SocGen moderately bullish on commodities
The latest quarterly Commodities Review from Societe Generale (SocGen) asserts at the outset that from a top-down, macro approach,
The latest quarterly Commodities Review from Societe Generale (SocGen) asserts at the outset that from a top-down, macro approach, the bank is moderately bullish on commodities as a group for the rest of 2010, but that the prices of individual commodities are expected to vary considerably. The bifurcation of economic growth and the emphasis on developing nations points in particular towards base metals, steel, iron ore and energy.
The bank suggests that moderate support for commodities will come over the next few quarters from both fundamental end-user commodity consumption and investor commodity demand. Economic growth is expected to top 6% in emerging countries and come in at slightly above 2% in developed economies as expansionary monetary and fiscal policies are working better in the former - a two-lane highway expected to persist some way beyond 2010. Furthermore the emphasis on emerging economies is on the development of infrastructure, which particularly requires the commodities listed above.
The bank suggests that we are looking for “binary inflation”. Large output gaps persist in the developed economies, which should keep inflation well contained in 2010 and 2011, while there are mounting inflation risks in the emerging economies. A debate over the medium term inflation outlook is beginning “to flare”, however, and SocGen is of the view that inflation is very likely to be the next hurdle to overcome.
The bank is looking for an upward trend in gold and silver over the next few quarters, driven by increasing inflationary fears and concerns that developed countries might be tempted to monetise some of their hefty sovereign debt. The average for the final quarter of this year is forecast at USUSD1,325 while that of silver is pegged at USUSD21.75. The gold average for 2011 is expected to be the highest for the medium term, with prices coming down gradually thereafter. The industrial element in silver’s character is expected to keep silver prices higher for slightly longer, with 2012 the peak year. The trend, while upwards, is expected to be bumpy and long-term investors are cautioned that they must be prepared to ride out periods of volatility.
Meanwhile the platinum group metals, which have carried the banner for the precious sector since late 2008, are now expected to give up this leading role to gold and silver.

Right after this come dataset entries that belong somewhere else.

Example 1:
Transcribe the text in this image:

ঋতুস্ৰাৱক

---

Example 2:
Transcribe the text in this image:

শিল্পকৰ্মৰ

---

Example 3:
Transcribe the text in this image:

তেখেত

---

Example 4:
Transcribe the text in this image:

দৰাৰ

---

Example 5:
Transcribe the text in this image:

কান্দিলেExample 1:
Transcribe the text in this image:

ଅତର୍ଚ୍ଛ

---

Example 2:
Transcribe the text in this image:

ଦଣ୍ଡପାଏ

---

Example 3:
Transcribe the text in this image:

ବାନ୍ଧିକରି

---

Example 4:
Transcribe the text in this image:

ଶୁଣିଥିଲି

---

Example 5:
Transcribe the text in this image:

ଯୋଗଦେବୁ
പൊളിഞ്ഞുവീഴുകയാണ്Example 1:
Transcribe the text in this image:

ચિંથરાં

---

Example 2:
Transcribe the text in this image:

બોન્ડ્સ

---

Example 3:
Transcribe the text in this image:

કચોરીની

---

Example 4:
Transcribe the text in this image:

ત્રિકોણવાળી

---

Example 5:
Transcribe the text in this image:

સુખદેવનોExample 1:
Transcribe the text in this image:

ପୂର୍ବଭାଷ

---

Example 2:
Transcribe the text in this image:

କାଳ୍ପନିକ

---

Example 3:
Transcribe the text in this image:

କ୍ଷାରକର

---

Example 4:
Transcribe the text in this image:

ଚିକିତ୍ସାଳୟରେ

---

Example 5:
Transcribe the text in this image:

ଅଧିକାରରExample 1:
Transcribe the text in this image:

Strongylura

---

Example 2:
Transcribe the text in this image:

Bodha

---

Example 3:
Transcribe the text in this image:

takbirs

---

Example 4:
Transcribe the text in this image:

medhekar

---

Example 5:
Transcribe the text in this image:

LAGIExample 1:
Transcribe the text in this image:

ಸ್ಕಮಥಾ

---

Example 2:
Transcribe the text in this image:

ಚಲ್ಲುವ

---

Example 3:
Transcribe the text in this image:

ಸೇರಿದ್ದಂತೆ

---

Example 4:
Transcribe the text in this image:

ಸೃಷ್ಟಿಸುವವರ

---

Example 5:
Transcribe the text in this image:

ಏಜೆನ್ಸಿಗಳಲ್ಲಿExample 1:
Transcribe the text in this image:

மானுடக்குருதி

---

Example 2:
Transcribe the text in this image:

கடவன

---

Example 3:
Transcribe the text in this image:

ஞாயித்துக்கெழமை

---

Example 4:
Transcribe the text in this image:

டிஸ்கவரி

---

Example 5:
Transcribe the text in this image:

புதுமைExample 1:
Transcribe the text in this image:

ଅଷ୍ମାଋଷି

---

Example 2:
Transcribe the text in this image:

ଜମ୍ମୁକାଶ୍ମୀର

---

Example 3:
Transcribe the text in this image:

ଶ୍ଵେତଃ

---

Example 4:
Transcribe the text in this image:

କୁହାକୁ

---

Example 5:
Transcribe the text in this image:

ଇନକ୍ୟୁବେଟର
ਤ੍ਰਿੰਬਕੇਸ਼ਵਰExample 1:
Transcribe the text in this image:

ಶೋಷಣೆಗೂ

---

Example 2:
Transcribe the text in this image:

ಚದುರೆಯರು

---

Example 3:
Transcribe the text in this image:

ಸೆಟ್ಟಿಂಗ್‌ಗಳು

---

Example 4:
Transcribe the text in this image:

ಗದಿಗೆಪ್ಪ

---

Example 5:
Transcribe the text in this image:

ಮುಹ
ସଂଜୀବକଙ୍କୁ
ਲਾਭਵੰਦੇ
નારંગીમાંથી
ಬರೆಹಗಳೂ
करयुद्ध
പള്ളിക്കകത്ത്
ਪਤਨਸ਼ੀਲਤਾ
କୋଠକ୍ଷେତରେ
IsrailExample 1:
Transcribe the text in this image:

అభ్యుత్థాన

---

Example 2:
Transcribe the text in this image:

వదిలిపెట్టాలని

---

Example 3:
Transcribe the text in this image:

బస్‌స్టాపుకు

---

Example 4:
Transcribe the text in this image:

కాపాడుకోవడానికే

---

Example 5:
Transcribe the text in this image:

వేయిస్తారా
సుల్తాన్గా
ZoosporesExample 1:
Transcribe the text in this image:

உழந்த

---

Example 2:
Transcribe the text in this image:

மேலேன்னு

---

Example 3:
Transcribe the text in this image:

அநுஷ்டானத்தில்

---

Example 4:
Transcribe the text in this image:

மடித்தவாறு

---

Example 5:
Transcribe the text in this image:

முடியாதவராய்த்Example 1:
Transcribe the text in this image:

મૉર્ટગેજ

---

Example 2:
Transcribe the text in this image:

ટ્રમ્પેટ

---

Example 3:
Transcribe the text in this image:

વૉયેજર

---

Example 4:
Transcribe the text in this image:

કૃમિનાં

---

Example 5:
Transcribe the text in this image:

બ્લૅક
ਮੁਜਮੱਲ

Among the base metals, SocGen notes that LME lead inventory continues to rise but that current stock levels still provide limited demand coverage. Lead is expected to benefit from a significant boost from the rebound in the global auto sector (the bank is looking for a 40% increase in auto production against 2009). Zinc’s price upside is expected to be constrained by a sustained market surplus - refined production is forecast to increase by 8% year-on-year in 2010. Nickel prices surged in the first quarter of this year as stainless steel producers increased their production rates and LME stocks have begun to decline. Stainless production is expected to rise by more than 14% this year, driven in particular by autos and domestic appliances. Aluminium is seeing significant smelter restarts, both in China and the west as a result of rising prices. Chinese copper demand, meanwhile, is expected to underpin a near 7% increase in global demand and LME inventories have been declining since mid-February.
China of course remains a key element in the outlook. The SocGen economists are expecting a revaluation of the yuan this year, and argue that such a revaluation is more likely to support commodities then impede Chinese exports.